Simulating a global change driver (i.e. drought), we will analyse if phenotypic plasticity follows a coordination of trait changes and how trait changes affect shortwave radiation. We will further identify deviations under stress conditions from the ‘evolutionary equilibrium’.

We plan to proceed as follows:

  1. Review and statistical analysis of plant trait trade-offs affecting the interaction with light at intra-specific, inter-specific, and community scale (size of plants, organs (leaves and wood structures), leaf thickness, construction costs (C/N ratio impacting leaf optical properties)). Based on the TRY database, we will investigate the realization in the trait space and coordination of traits driving the light interaction. The statistical analysis will address intra-specific and inter-specific trait ranges and variabilities, including kernel density calculation. We will further test trait relations to the latitudinally determined light environment.
  2. Analysis of effects of plant trait trade-offs on fAPAR and albedo, and their relation to functional and species diversity. The above identified trait space and coordination will be used to parameterize a 3D radiative transfer model to investigate the sensitivity of the light interaction to these traits, and effects of trait coordination on fAPAR and albedo.

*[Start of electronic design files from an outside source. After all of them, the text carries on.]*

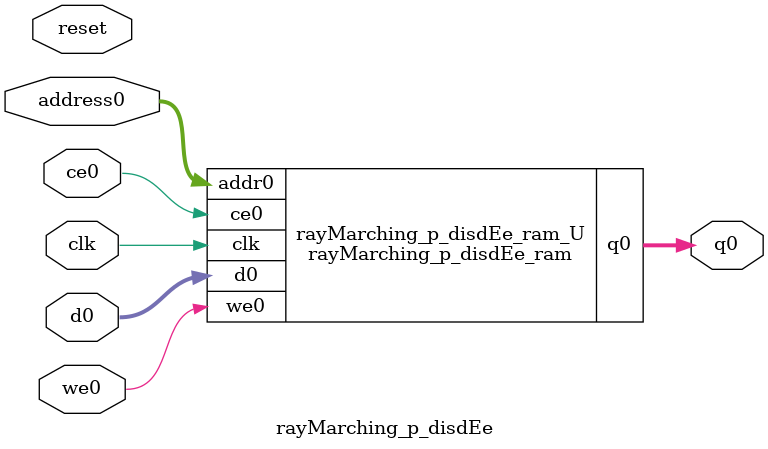
<source format=v>
`timescale 1 ns / 1 ps
module rayMarching_p_disdEe_ram (addr0, ce0, d0, we0, q0,  clk);

parameter DWIDTH = 32;
parameter AWIDTH = 18;
parameter MEM_SIZE = 183815;

input[AWIDTH-1:0] addr0;
input ce0;
input[DWIDTH-1:0] d0;
input we0;
output reg[DWIDTH-1:0] q0;
input clk;

(* ram_style = "block" *)reg [DWIDTH-1:0] ram[0:MEM_SIZE-1];




always @(posedge clk)  
begin 
    if (ce0) begin
        if (we0) 
            ram[addr0] <= d0; 
        q0 <= ram[addr0];
    end
end


endmodule

`timescale 1 ns / 1 ps
module rayMarching_p_disdEe(
    reset,
    clk,
    address0,
    ce0,
    we0,
    d0,
    q0);

parameter DataWidth = 32'd32;
parameter AddressRange = 32'd183815;
parameter AddressWidth = 32'd18;
input reset;
input clk;
input[AddressWidth - 1:0] address0;
input ce0;
input we0;
input[DataWidth - 1:0] d0;
output[DataWidth - 1:0] q0;



rayMarching_p_disdEe_ram rayMarching_p_disdEe_ram_U(
    .clk( clk ),
    .addr0( address0 ),
    .ce0( ce0 ),
    .we0( we0 ),
    .d0( d0 ),
    .q0( q0 ));

endmodule


</source>
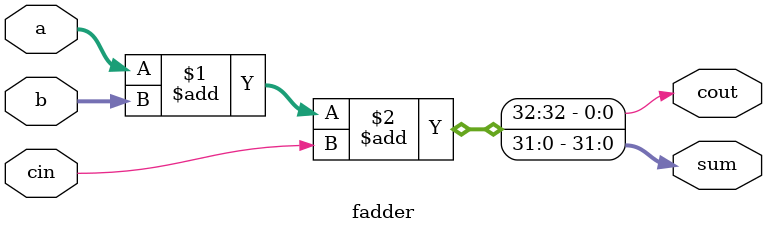
<source format=v>
module fadder 
  #(parameter WIDTH=32)
   (a,b,cin,sum,cout);
   input  cin;
   input [WIDTH-1:0] a,b;
   output [WIDTH-1:0] sum;
   output 	      cout;
   
   assign {cout,sum} = a + b + cin;

endmodule

</source>
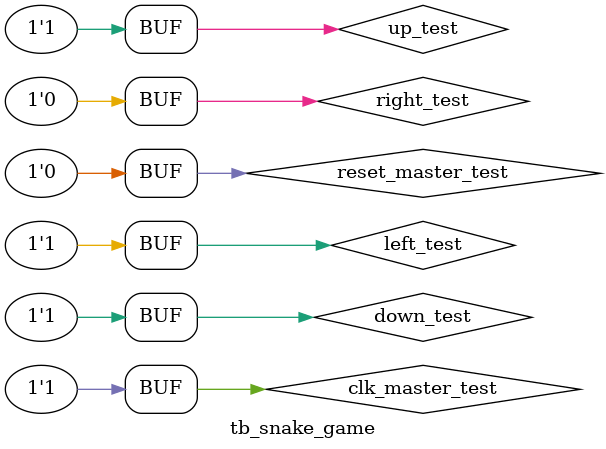
<source format=v>
`timescale 1ns/1ps
module tb_snake_game();

reg reset_master_test,left_test,right_test,up_test,down_test,clk_master_test;
wire [7:0] out_cathode_test,out_anode_test;

snake_game port_map(

.reset_master(reset_master_test),
.left(left_test),
.right(right_test),
.up(up_test),
.down(down_test),
.clk_master(clk_master_test),
.out_cathode(out_cathode_test),
.out_anode(out_anode_test)

);

initial begin
reset_master_test = 1'b0;
left_test = 1'b1;
right_test = 1'b1;
up_test = 1'b1;
down_test = 1'b1;
clk_master_test = 1'b0;
#20;
reset_master_test = 1'b1;
#20;
reset_master_test = 1'b0;
#20;

end

always begin
left_test = 1'b1;
right_test = 1'b0;
up_test = 1'b1;
down_test = 1'b1;
clk_master_test = 0;
#20;
clk_master_test = 1;
#20;


end

endmodule
</source>
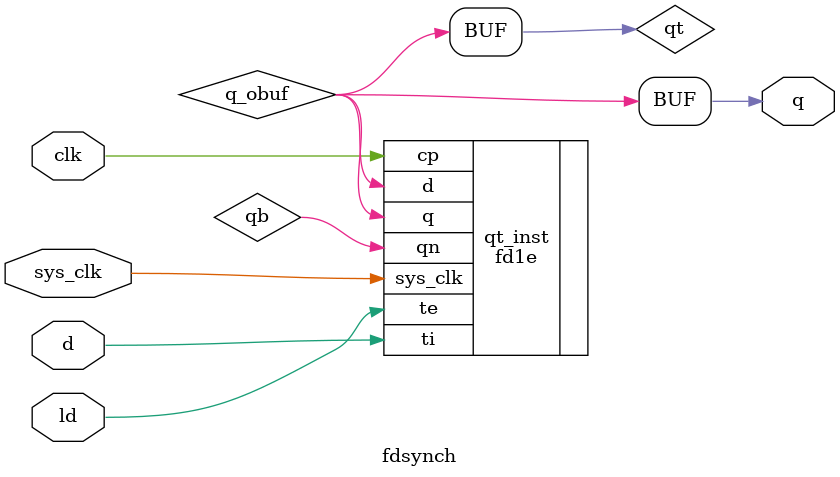
<source format=v>
/* verilator lint_off LITENDIAN */
`include "defs.v"

module fdsynch
(
	output q,
	input d,
	input ld,
	input clk,
	input sys_clk // Generated
);
wire qt;
wire qb;

// Output buffers
wire q_obuf;


// Output buffers
assign q = q_obuf;


// DUPLO.NET (293) - qt : fd1e
fd1e qt_inst
(
	.q /* OUT */ (qt),
	.qn /* OUT */ (qb),
	.d /* IN */ (q_obuf),
	.cp /* IN */ (clk),
	.ti /* IN */ (d),
	.te /* IN */ (ld),
	.sys_clk(sys_clk) // Generated
);

// DUPLO.NET (294) - dummy : dummy

// DUPLO.NET (295) - q : nivh
assign q_obuf = qt;
endmodule
/* verilator lint_on LITENDIAN */

</source>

  3. Experimental drought treatment, related change of traits and their feedback to the atmosphere. Measurements of traits and shortwave radiation (fAPAR, albedo) in control and treatment plots will include canopy characteristics (e.g. height of canopy) using drone imagery, shortwave radiation fluxes using a field spectrometer (e.g. leaf optical properties) and pyranometers (albedo and transmitted radiation) as well as destructive sampling of individuals (e.g. leaf size and thickness, wood characteristics) after 3 years of experiment. We will apply measured traits and coordination in a 3D radiation model to forecast shortwave radiation feedbacks under future conditions.
    Experimental core site: Siberia. Potential additional sites: Tibet and Borneo (see integration section).